What was the league table for? Well it was for the most rescues in a year - which the same guy had “won” for the past 5 years.
There was none of this “reaching or throwing” stuff back then no matter what our Swimming Teacher taught us - Bronze Medallion back then, no TA’s - so if someone was in difficulty - in you went!
Myself and another big lad 6’ 4” were fairly level pegged for about 6 months - I seem to recall about 4 or 5 each. We did a lot of double shifts then.
I started to think outside the box a little and pondered how I could get ahead in the “race” - so I formulated a “cunning plan”.
I would no longer try to prevent anything occurring or an incident developing by intervention — blowing my whistle and/or shoutingI would let it “develop” and then see the day!!
It worked quite well actually!
My “rescues” started to increase as I watched the younger kids edge down to the deep-end - me pretending not to watch them - they got into difficulty and I dived in straight from the chair - rescued the child and got my allotted 2 hours off poolside to reassure the victims and parents - get dried off - get a coffee and fill in the paperwork AND the league table of course.
I got my comeuppance one day - of course I did!
Three sisters - aged 7 to 10 (and i still remember their names -Julie, Elaine and Linda) decided to have a go down the very short slide which dropped you in at a depth of 1.2metres. Julie and Elaine were well able and had seen them many times before going down and getting safely to the side. Young Linda could swim - but had never tried the slide OR even been out of her depth!
So the 1st two sisters went down and spent 5-10 minutes coaxing the youngest to let go of the top of the slide and come on down.
Well as the 2 sisters treaded water (they couldn’t stand) down came Linda and down she went!!
She broke the surface and totally panicked.
Grabbing the middle sister she dragged her down, she then grabbed the eldest sister and under she went too.
I couldn’t believe it - triple rescue - triple points and in I went!
I honestly think I would have received less injuries if someone had put me into a bag of angry wild cats!
Even though I could stand - I was scratched to bit and kicked in places I didn’t want to be - at one point I thought I was going to need rescuing!

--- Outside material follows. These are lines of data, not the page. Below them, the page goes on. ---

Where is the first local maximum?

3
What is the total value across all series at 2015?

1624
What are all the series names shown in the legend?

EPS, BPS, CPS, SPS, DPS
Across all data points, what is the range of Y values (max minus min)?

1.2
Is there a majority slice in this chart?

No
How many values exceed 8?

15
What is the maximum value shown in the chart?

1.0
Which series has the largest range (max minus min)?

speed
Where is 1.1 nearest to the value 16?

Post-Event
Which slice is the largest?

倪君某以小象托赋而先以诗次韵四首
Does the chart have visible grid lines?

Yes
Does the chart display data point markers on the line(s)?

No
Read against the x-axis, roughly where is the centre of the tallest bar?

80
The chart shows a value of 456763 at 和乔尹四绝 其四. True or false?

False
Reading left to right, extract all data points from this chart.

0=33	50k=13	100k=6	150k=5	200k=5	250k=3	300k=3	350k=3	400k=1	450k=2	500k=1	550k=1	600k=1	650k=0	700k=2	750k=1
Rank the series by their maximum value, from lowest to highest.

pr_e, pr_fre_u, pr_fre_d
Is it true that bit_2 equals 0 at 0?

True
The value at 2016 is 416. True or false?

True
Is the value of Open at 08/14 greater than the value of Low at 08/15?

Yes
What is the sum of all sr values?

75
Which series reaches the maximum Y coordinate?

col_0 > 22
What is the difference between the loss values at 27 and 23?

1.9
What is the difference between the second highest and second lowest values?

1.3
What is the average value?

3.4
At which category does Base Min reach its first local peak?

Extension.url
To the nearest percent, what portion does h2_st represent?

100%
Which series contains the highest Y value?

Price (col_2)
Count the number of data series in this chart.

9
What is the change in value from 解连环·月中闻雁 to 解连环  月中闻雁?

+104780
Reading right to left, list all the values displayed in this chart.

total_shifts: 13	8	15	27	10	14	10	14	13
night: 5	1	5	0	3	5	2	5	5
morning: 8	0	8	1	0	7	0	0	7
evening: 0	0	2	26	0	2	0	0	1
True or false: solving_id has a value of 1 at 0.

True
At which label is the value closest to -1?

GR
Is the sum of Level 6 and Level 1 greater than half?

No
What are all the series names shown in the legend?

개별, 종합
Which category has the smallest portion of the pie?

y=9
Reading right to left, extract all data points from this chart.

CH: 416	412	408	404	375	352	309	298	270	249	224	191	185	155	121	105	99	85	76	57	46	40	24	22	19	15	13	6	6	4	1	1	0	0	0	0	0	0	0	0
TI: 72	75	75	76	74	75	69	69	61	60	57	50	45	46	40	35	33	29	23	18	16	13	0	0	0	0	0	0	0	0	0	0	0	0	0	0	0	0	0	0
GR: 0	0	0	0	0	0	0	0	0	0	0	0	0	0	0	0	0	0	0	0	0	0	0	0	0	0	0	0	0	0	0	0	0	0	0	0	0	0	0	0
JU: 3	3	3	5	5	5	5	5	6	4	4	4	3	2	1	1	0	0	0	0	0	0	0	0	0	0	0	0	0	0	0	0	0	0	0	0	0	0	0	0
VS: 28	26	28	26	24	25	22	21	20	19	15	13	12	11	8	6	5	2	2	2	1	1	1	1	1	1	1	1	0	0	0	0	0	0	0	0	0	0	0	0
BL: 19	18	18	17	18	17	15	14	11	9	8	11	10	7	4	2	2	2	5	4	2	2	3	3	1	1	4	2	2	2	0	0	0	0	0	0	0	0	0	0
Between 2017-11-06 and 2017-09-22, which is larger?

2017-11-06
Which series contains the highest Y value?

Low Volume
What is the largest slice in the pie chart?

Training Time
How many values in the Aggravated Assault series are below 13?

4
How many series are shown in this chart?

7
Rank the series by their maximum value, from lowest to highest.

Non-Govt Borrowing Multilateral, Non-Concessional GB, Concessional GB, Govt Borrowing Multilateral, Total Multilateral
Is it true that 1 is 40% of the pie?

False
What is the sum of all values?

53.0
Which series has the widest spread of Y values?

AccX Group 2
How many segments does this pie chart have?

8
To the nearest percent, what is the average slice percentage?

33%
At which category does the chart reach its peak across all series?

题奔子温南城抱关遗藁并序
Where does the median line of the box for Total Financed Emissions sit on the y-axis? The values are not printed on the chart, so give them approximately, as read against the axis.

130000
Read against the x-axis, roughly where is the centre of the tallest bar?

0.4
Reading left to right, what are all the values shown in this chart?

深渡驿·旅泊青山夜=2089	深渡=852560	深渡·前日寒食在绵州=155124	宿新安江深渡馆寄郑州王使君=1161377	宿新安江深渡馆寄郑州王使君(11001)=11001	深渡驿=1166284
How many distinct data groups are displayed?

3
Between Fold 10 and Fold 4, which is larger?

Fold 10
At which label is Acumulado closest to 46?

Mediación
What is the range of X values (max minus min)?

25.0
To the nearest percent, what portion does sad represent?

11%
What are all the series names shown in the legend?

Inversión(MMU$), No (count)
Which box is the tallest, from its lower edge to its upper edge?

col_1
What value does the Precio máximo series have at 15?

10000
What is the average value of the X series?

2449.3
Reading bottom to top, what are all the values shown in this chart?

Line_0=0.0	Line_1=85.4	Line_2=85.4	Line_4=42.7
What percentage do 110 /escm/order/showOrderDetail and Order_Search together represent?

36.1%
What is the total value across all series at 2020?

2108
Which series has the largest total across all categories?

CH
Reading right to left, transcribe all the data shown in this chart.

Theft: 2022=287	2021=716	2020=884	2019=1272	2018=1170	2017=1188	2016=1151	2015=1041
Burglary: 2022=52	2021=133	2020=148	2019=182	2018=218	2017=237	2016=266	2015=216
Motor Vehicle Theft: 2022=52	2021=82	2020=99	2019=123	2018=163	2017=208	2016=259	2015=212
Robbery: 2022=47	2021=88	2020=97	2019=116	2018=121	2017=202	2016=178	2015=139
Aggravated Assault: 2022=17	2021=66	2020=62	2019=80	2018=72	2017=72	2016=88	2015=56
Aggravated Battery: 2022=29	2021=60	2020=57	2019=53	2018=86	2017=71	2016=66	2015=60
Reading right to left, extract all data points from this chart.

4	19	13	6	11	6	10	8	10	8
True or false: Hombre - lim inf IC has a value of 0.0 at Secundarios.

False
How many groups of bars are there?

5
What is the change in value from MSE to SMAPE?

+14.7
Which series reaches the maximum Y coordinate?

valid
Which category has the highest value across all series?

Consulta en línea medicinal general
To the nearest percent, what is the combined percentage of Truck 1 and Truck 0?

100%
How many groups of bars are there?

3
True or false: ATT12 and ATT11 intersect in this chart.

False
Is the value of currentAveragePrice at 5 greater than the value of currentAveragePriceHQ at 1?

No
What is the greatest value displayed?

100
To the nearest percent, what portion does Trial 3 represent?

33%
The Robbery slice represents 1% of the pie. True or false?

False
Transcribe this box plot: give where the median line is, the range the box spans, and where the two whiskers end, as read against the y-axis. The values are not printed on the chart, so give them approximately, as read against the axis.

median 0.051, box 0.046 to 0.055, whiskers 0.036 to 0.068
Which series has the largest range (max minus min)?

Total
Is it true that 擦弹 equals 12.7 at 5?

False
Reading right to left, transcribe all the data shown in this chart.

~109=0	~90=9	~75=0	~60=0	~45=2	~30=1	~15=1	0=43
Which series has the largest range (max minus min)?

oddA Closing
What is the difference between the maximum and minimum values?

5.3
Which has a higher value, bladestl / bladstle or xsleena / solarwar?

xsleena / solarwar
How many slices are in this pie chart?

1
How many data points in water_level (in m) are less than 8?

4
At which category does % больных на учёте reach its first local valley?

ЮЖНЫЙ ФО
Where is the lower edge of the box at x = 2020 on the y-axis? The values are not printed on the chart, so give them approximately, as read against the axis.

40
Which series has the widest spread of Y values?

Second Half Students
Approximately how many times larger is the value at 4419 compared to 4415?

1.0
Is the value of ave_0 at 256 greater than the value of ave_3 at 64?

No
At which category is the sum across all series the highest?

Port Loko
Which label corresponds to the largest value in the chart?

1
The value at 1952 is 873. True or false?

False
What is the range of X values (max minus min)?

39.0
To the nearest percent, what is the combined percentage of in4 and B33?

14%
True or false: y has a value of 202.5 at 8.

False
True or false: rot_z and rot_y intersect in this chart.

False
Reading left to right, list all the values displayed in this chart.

I walked them to the side of the pool and they were lifted out by my fellow lifeguard (no deck level pools then) and I eased my bleeding and bruised body from poolside in to the First Aid room for medical attention!!
Lesson learned for sure.
Even though with hindsight - this mad competition probably did keep us awake more on poolside after a 2 1/2 hour stint in the same place and it probably did make us much more aware of developing incidents - it certainly taught us all that prevention is way better than cure!"
footnote - that was my last full year as a Lifeguard - I “won” the league by three and then got promoted into junior management where my first action was to ban the league!!